We wtorek w Nowej Suchej w województwie mazowieckim doszło do niebezpiecznego incydentu na przejeździe kolejowym. Pociąg PKP Intercity zderzył się z samochodem ciężarowym, a nietypowe zachowanie kierowcy tego ostatniego, uchwycone na nagraniu, wzbudziło falę kontrowersji w sieci oraz pytania o to, co można było zrobić, aby uniknąć tej tragedii. Wojciech Pasieczny, były szef warszawskiej drogówki, w rozmowie z TVN zwrócił uwagę na niepokojące zjawisko – rogatki, które na moment podniosły się, mogły wprowadzić kierowców w błąd.
Niezrozumiałe zachowanie kierowcy
Kierowca ciężarówki, ignorując migające czerwone światło oraz opuszczające się rogatki, wjechał na tory, łamiąc szlaban. Po zatrzymaniu się na torach wysiadł z pojazdu i próbował machać rękami, jakby chciał zatrzymać nadjeżdżający pociąg. Niestety, rozpędzona maszyna uderzyła w jego pojazd z ogromną siłą. Chociaż nie było ofiar śmiertelnych, ranni zostali pasażerowie pociągu, a naprawa uszkodzonej infrastruktury ma kosztować przeszło 12 milionów złotych.
Wątpliwości dotyczące sygnalizacji
Wojciech Pasieczny określił zachowanie kierowcy jako „niewytłumaczalne pod żadnym względem”, jednocześnie zwracając uwagę na to, że skomplikowana sytuacja na przejeździe również budziła wątpliwości. Z nagrania wynika, że rogatki podniosły się na chwilę, co pozwoliło na przejazd jednemu z pojazdów, podczas gdy drugi kierowca, czekając w kolejce, już wjechał na zamykający się szlaban.

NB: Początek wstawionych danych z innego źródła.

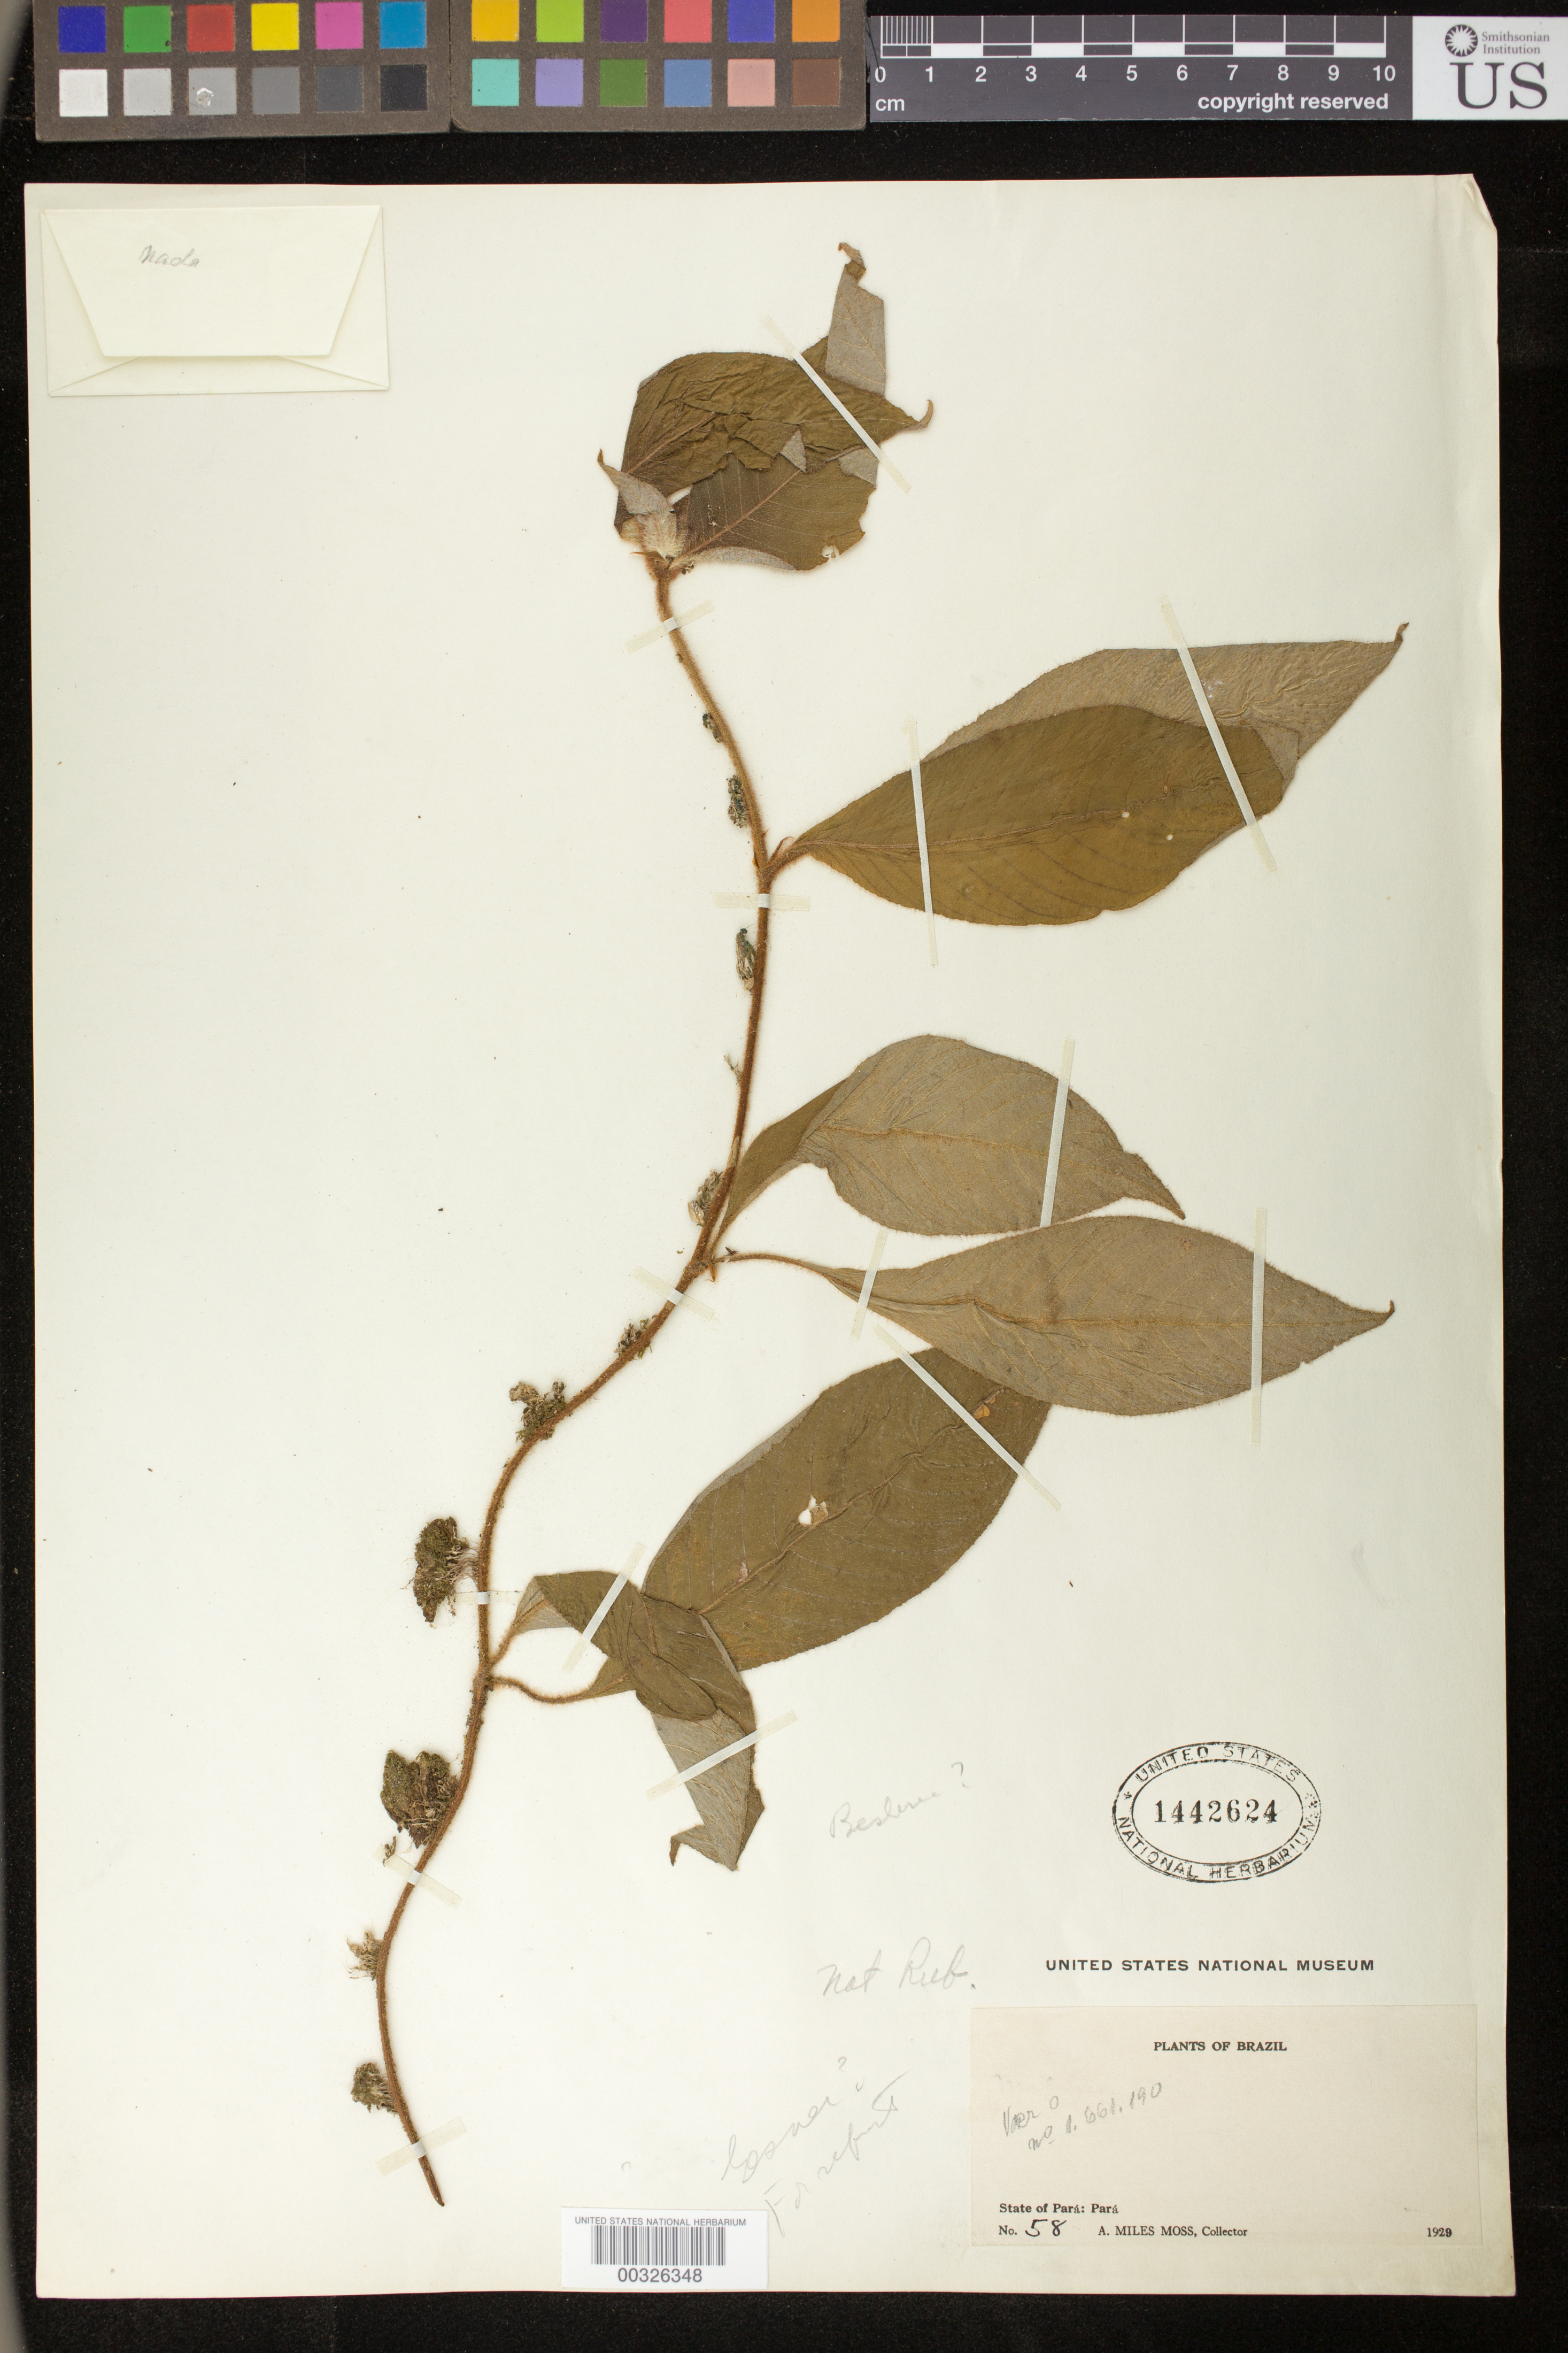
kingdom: Plantae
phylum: Tracheophyta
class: Magnoliopsida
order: Lamiales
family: Gesneriaceae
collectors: A. Moss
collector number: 58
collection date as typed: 1929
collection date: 1929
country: Brazil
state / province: Pará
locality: Para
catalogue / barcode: US 1442624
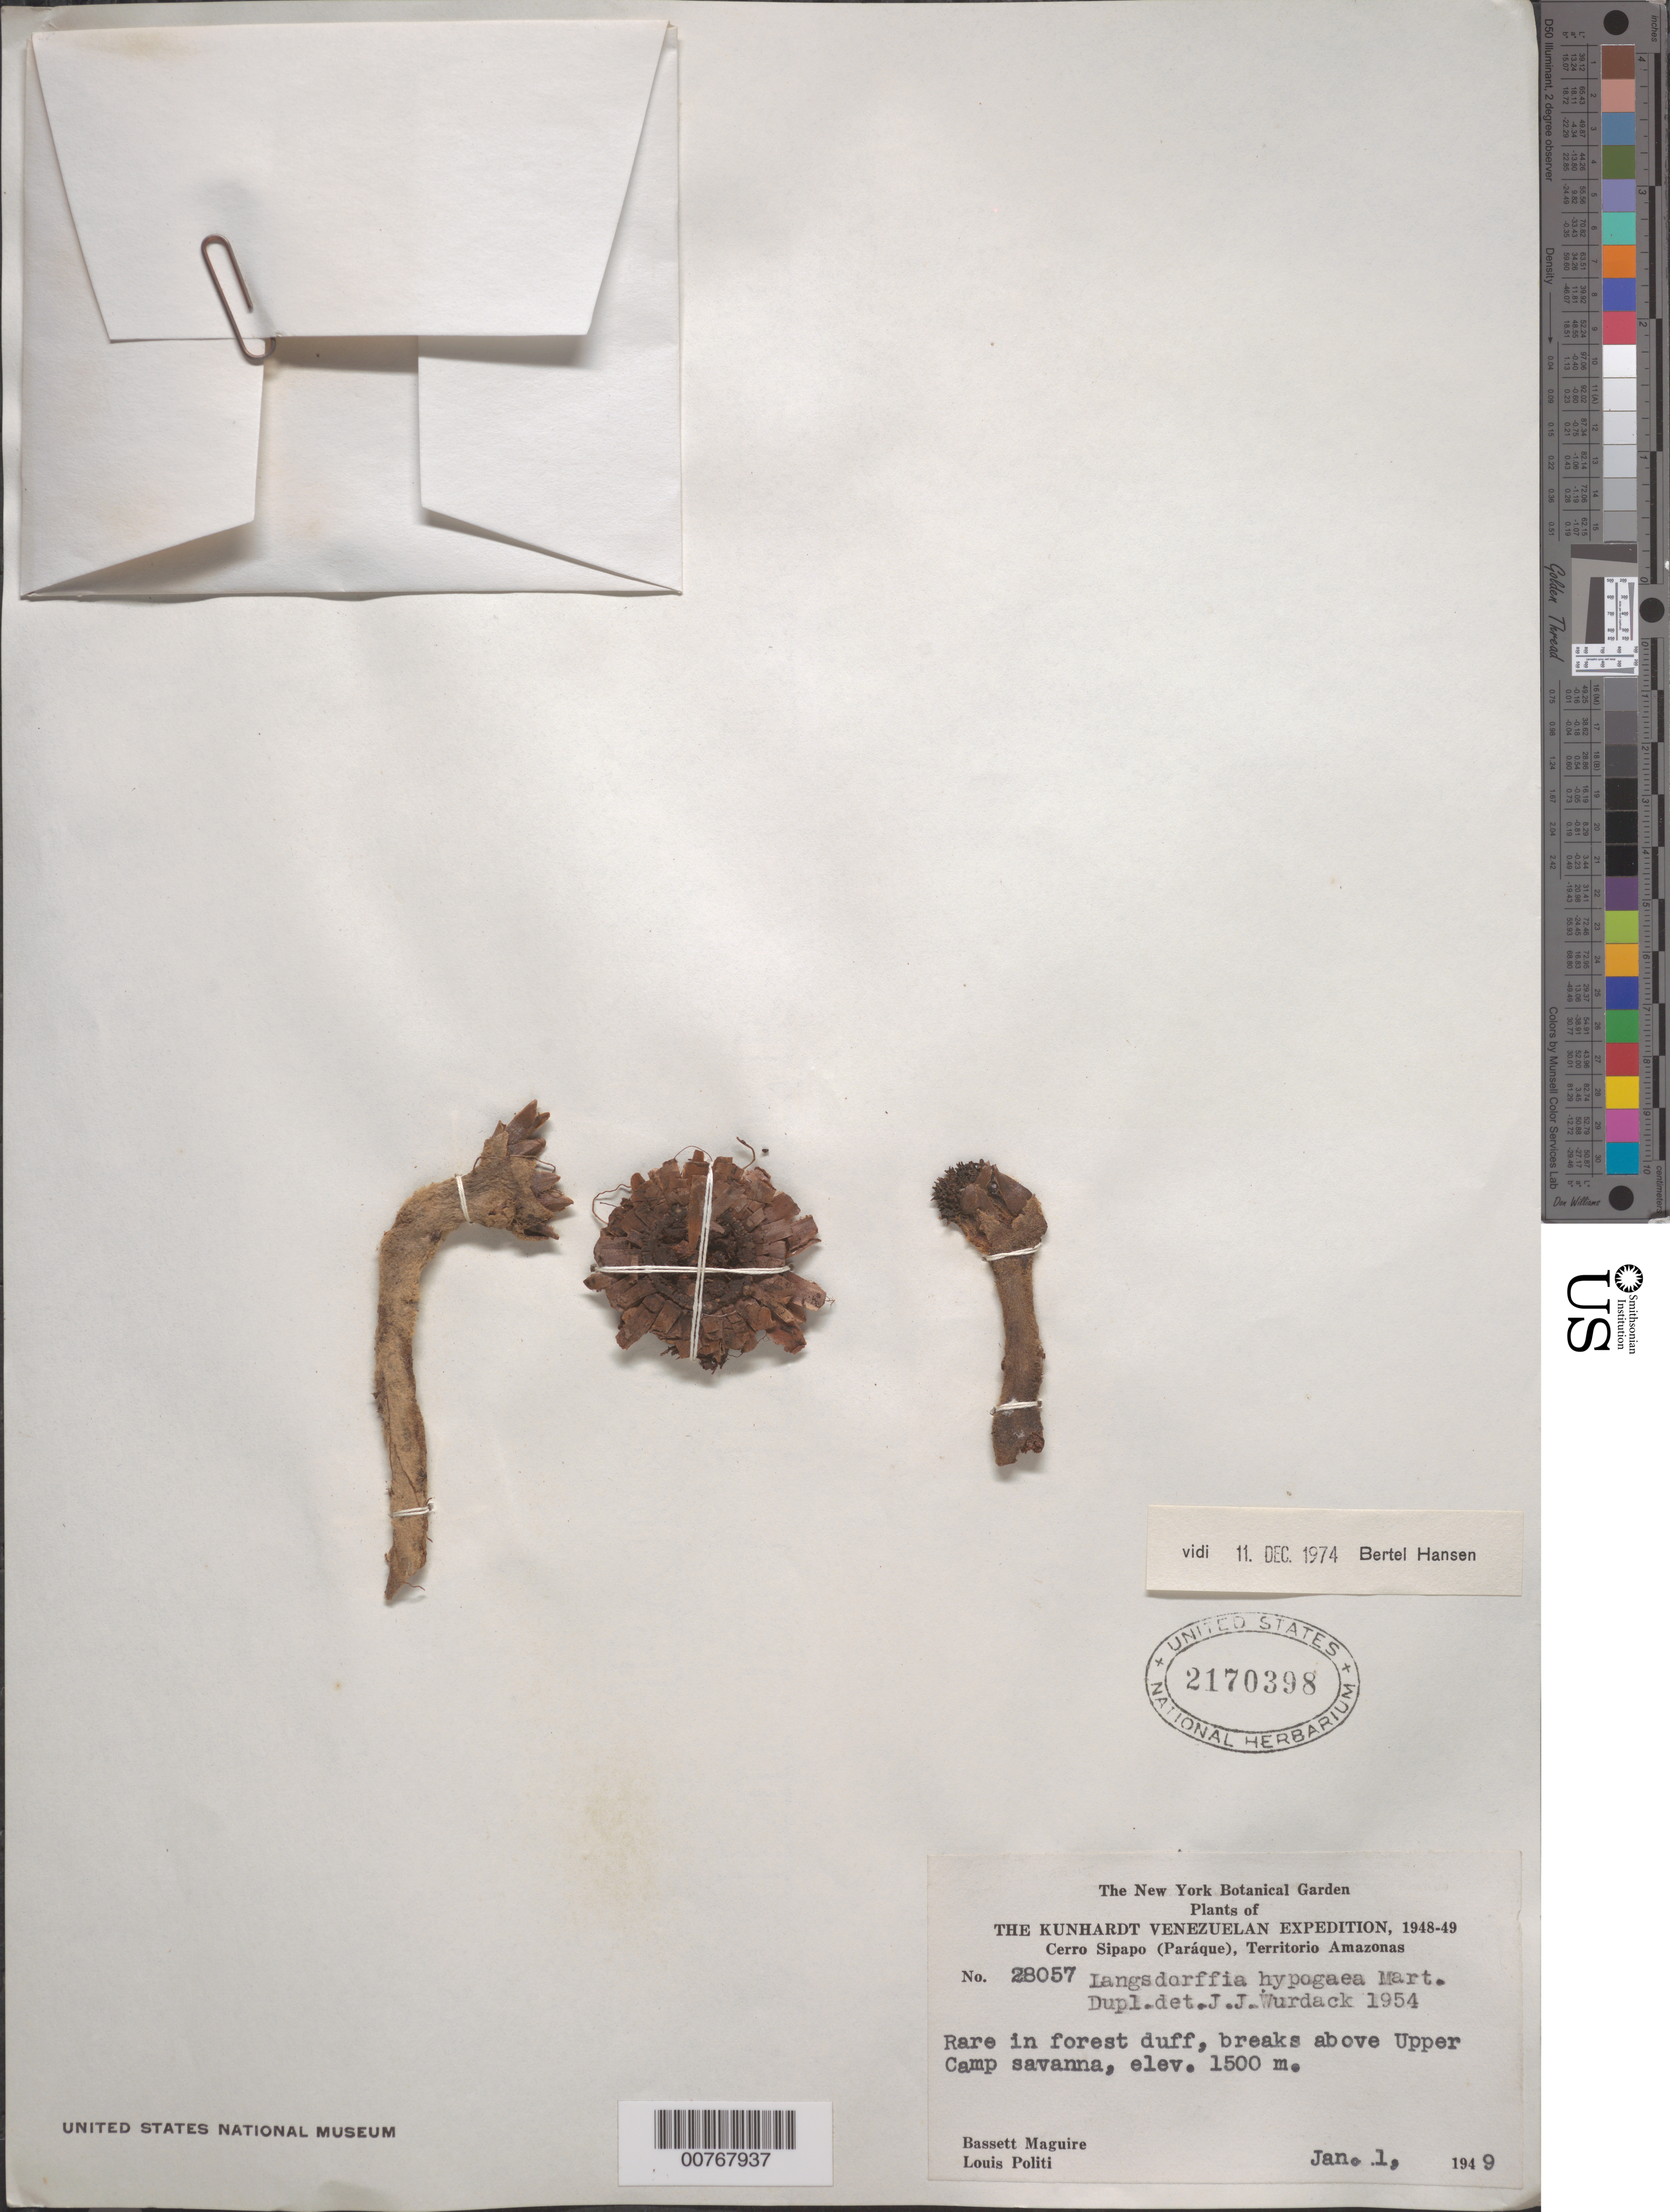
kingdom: Plantae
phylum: Tracheophyta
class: Magnoliopsida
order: Santalales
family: Balanophoraceae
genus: Langsdorffia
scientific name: Langsdorffia hypogaea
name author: Mart.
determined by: Hansen, B.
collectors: B. Maguire & L. Politi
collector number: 28057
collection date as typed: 1-Jan-49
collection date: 1949-01-01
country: Venezuela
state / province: Amazonas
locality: Cerro Sipapo (Paráque), breaks above Upper Camp savanna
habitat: Forest duff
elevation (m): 1500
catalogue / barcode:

— Dlaczego rogatki podniosły się na tak krótki czas? — pytał Pasieczny. Jego zdaniem, tak krótki czas otwarcia mógł zmylić również kierowców osobówek, a kierowca ciężarówki podążył za nimi, pewnie myśląc, że rogatki pozostaną otwarte.
Reakcja PKP Polska Linia Kolejowa
Co na to PKP PLK? W przesłanym komentarzu spółka wyjaśniła, że w miejscach zabezpieczonych sygnalizacją, wjazd na tory możliwy jest tylko wtedy, gdy pulsujące czerwone światło zgaśnie. Karol Jakubowski z PKP PLK dodał, że w przypadku przejazdów z rogatkami, konieczne jest, aby te były ustawione pionowo, a czerwone światło zgaszone przed enetering na drugą stronę.
To zdarzenie skłania do przemyślenia, czy odpowiednie środki bezpieczeństwa na przejazdach kolejowych są wystarczająco skuteczne. Czy potrzebne są dalsze zmiany, aby uniknąć takich sytuacji w przyszłości? Słowa Pasiecznego skłaniają do refl eksji nad tym, jak ważne jest przestrzeganie zasad bezpieczeństwa, zarówno ze strony kierowców, jak i administracji kolejowej.